I was thinking to myself, “Oh my goodness that’s deep and her heart is hurt to the core.”

I’m sure I had more to say but I can remember apologizing, saying *“I’m so sorry that he didn’t have the capacity to love you.

Now you’ve got to cut him completely off this time.”* Without going into details of what she shared, I managed to fit in that it sounded like a soul tie.

I never doubted that she secretly loved “George.”

I say that because I sensed it was more than a physical relationship for her (you know your best friend); unfortunately, I couldn’t say the same for him.

I hated seeing her so broken. I’m mad at him. I wanted her to leave him alone a long time ago but she wasn’t having it.

Rather than loose our friendship, I silently wished he would break things off and he did.

The problem was – it was habitual – he’d break things off and a year or so later, he’d contact her again. Why did she take him back every time? She said she loved him.

Sometimes I think it was because he was convenient. If she wanted to satisfy her sexual needs – he was there.

If she was lonely, he was there. He always seems to show up when she needed to fulfil a need but I can’t explain why she loved him.

What was there to love? What did she see in him? I don’t know. Some of our other friends even called him weird.

This last time they “tried” to make it work, he just showed up at her job unannounced. One of her co-workers recognized him and sent her a text.

She thought it was special. I thought it was strange. He never told her that he stopped by her place of employment; she had to ask him about it – tell me that’s not crazy.

Anyway, now she’s beating herself up because she’s 50 and doesn’t have a husband or a child she has wanted for years.

One of our friends said, “He’s just playing with you. And you really can’t get mad because you allowed it to go on all this time.”

Then she had the unmitigated gall to say, “He’s still not finished with you – you’re not finished with each other.” She said, “Yeah, we’re finished. It’s broke and he is too.”

Not that it’s funny but we bust out laughing because of how it came out. We told her, her momma told her, her daddy told her, and he showed her that he wasn’t that into her.

You all know how best friends carry out. We concluded that he was the scum of the earth and that he wasn’t worth her shedding another tear.

We also determined that he didn’t know what he had and that he missed out. I hope she finds the man who has the capacity to love her and who is marriage minded.

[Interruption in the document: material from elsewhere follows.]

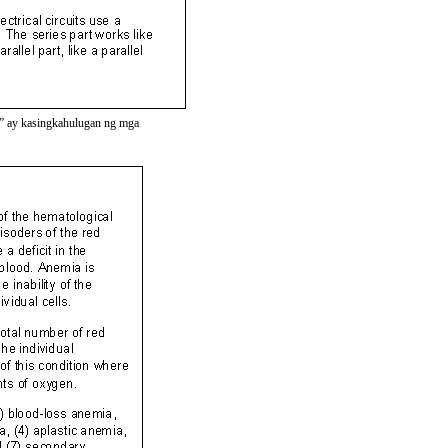
es” ay kasingkahulugan ng mga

So the moral of the story is if you find yourself in such a relationship, find the strength to shake yourself loose.

Run and don’t look back. Close the door, lock it, and throw away the key.

Ladies, it doesn’t take a man 20 years to know whether or not he wants to marry you. It doesn’t take a woman 20 years to know that he doesn’t have the goods.

Be encouraged; don’t stay down too long. Remember that you’re fearfully and wonderfully made.

Get back out there and don’t lower your standards. One day you’ll meet Mr. Right and you’ll say the words “I do.” I’m pulling for you.

Better yet, let’s pull for each other.

In my Bishop Thomas Dexter Jakes voices, “Get ready, get ready, get ready!”